## What to work on
In the material below, the lines from the one containing "B.B.#84 – Coatar" through the one containing "B.B.#86 – Davis" are to be given again exactly, ends included, and no others.
··· Information provided ···
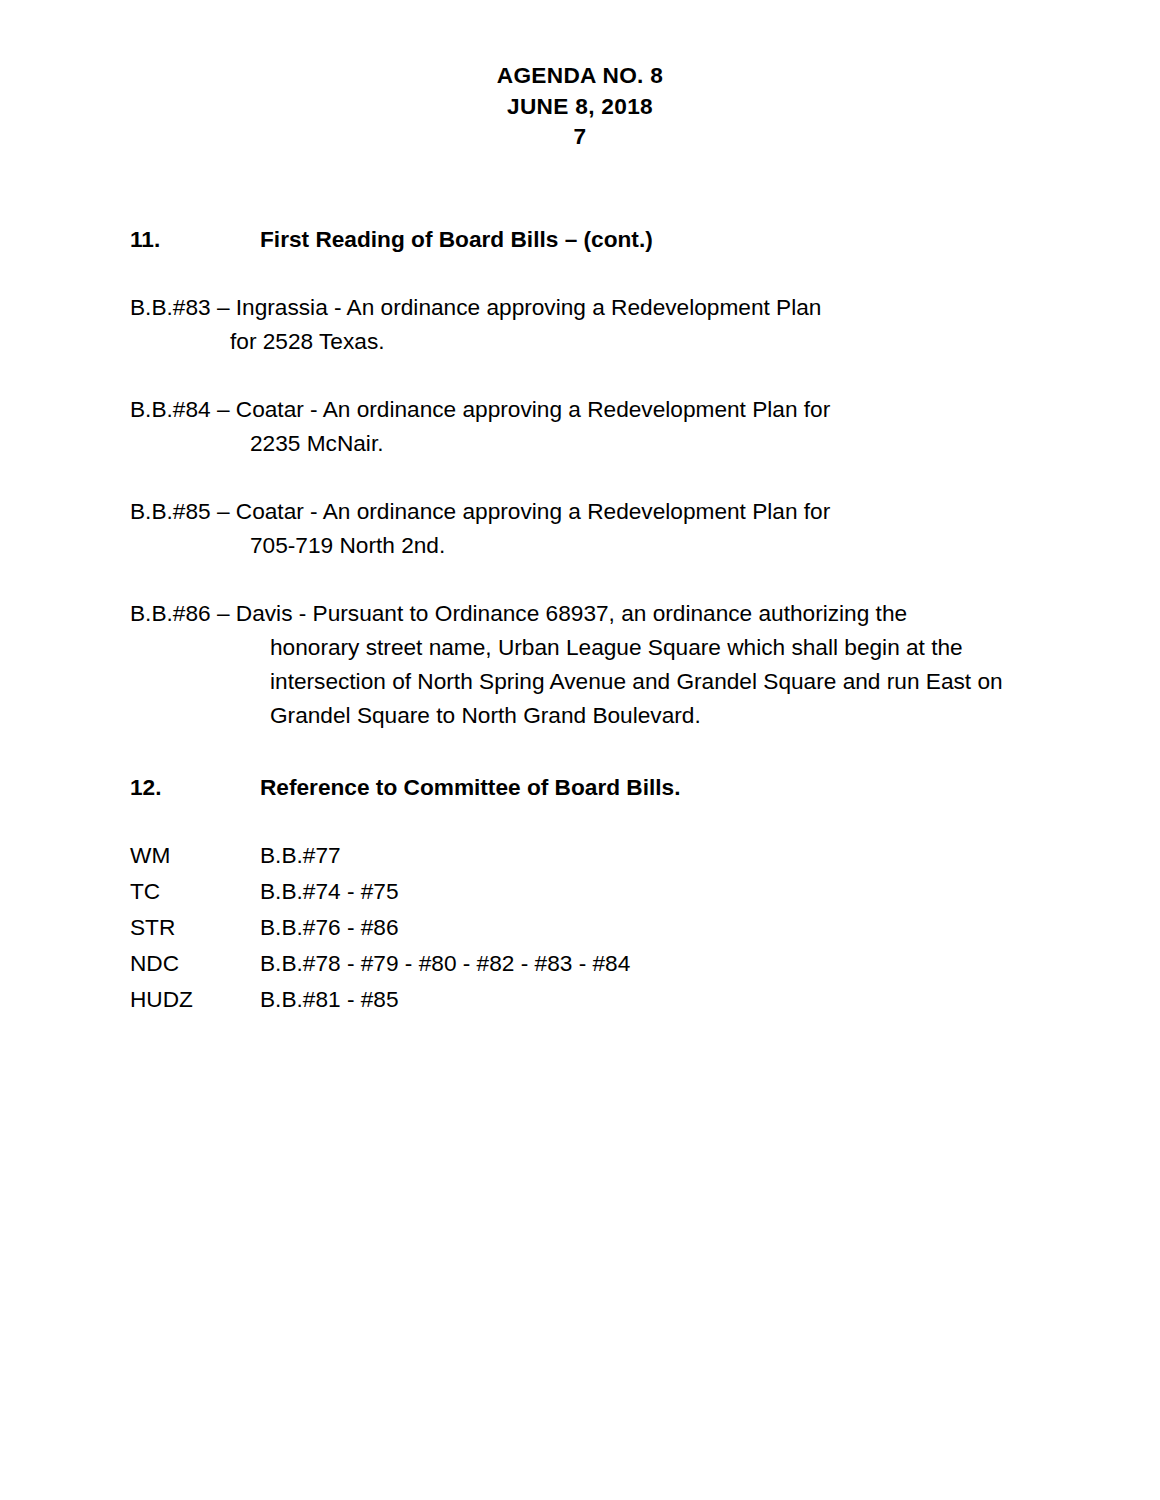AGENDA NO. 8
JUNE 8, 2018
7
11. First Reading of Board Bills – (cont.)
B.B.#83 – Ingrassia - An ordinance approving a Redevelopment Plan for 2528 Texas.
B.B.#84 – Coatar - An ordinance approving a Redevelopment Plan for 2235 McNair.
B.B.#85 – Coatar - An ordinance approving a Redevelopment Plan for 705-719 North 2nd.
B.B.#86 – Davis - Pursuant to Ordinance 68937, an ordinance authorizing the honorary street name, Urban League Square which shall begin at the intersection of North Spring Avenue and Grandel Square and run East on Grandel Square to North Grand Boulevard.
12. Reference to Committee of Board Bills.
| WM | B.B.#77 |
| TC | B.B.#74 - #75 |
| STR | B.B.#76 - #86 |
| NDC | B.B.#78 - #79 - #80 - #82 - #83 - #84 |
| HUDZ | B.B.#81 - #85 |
···
## Task answer
B.B.#84 – Coatar - An ordinance approving a Redevelopment Plan for 2235 McNair.
B.B.#85 – Coatar - An ordinance approving a Redevelopment Plan for 705-719 North 2nd.
B.B.#86 – Davis - Pursuant to Ordinance 68937, an ordinance authorizing the honorary street name, Urban League Square which shall begin at the intersection of North Spring Avenue and Grandel Square and run East on Grandel Square to North Grand Boulevard.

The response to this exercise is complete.